WHAT YOU WILL DO | Count the lines below that contain the string "upper". Case counts, and the answer is the number alone.

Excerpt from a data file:
- - -

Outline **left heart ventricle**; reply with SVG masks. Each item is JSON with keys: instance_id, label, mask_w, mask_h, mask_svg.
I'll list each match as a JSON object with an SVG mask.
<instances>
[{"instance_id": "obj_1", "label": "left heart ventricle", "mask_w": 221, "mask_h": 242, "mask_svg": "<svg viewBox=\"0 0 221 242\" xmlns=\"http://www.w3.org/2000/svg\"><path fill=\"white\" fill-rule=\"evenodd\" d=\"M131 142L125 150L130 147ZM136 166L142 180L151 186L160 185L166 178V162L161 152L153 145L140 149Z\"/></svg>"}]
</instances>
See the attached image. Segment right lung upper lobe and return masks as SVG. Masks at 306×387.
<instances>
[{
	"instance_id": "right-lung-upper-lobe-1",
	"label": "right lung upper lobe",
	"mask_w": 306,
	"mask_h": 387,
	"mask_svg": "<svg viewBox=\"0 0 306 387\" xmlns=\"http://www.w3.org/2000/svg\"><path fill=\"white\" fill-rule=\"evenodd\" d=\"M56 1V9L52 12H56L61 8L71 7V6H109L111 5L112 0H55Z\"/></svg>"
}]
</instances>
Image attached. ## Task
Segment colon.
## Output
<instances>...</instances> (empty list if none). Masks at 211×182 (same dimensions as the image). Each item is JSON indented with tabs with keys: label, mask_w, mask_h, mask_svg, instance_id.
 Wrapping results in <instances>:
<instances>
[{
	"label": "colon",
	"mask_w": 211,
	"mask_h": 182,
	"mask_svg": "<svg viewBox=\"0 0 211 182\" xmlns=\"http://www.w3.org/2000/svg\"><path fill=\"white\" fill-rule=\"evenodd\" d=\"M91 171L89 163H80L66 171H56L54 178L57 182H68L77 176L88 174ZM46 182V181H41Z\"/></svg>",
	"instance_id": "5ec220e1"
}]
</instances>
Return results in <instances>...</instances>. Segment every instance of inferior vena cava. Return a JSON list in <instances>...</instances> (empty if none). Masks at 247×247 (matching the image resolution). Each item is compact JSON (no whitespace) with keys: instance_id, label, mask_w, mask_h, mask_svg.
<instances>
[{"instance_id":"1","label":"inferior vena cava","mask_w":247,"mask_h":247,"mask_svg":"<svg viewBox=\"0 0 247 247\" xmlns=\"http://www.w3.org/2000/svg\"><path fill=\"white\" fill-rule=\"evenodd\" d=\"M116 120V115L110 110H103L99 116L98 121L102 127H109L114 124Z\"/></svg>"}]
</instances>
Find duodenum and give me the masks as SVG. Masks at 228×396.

- - -

THE COMPLETED TASK | 3